Saya selalu ingat saat kecil, demi makan malam masakan Tante Use, setiap sore saya akan menyatakan keinginan untuk menginap, dan lalu memelas meminta izin pulang sesaat setelah makan malam habis terlahap. Kalau mama tidak ada, kami tidak pernah khawatir, tante Use akan menyediakan lauk untuk kami, tanpa kami minta. Dia menjaga kami, Saya dan kelima saudara saya, lalu kini anak-anak kami.

Menurut laporan Puang Ana, anak-anak tiap hari ke rumah Tante Use. Entah pagi, siang atau malam. Kalau Tante Use kebetulan keluar, mereka hanya duduk di teras sambil bermain dan bercerita bersama. Kalau Tante Use ada, aktivitas tersebut alan ditemani segelas teh buat masing-masing anak. Jika yang keluar teh hangat, Suar dengan tanpa merasa berat, meminta dibuatkan es teh. Dan Tante Use mengiyakan pinta mereka, seperti saat dulu jika kami meminta padanya.   

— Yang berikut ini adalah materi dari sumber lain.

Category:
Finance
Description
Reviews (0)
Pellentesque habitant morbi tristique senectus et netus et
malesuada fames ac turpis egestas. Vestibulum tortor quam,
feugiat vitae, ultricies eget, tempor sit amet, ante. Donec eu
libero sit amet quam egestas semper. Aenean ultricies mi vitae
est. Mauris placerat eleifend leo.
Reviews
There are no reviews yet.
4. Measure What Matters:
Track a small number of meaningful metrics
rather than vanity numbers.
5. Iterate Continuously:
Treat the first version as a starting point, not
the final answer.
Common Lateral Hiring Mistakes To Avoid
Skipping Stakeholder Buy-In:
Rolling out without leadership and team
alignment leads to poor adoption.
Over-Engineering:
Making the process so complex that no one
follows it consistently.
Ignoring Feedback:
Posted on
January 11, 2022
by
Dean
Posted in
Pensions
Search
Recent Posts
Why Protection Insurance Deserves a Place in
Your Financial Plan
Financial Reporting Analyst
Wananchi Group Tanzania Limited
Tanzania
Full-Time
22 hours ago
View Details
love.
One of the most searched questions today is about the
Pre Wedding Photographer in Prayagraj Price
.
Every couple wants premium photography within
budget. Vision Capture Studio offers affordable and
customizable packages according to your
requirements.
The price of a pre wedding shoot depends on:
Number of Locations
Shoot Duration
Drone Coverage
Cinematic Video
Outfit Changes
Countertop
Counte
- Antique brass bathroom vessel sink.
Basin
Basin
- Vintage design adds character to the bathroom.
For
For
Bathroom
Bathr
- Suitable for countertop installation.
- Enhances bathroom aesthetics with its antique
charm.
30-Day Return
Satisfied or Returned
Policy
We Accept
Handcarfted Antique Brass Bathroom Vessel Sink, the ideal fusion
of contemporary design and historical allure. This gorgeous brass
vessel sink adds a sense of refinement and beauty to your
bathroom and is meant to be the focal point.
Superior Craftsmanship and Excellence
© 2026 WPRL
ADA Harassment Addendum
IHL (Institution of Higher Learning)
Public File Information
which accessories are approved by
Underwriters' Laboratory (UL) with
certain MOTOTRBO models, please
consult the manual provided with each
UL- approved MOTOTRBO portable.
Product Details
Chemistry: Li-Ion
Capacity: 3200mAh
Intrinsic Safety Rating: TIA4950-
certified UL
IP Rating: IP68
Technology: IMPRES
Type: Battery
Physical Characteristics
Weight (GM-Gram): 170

Pengalaman MahaSuar di Bone kali ini pasti sungguh berbeda, jika dibandingkan saat kami pulang seminggu dua minggu untuk liburan. Dan semoga menjadi ingatan akan relasi pertetanggaan yang mungkin tidak akan dia nikmati kelak.

Dan, saat saya tanya kapan mau dijemput, mereka dengan pongah menjawab "tahun depan, boleh?"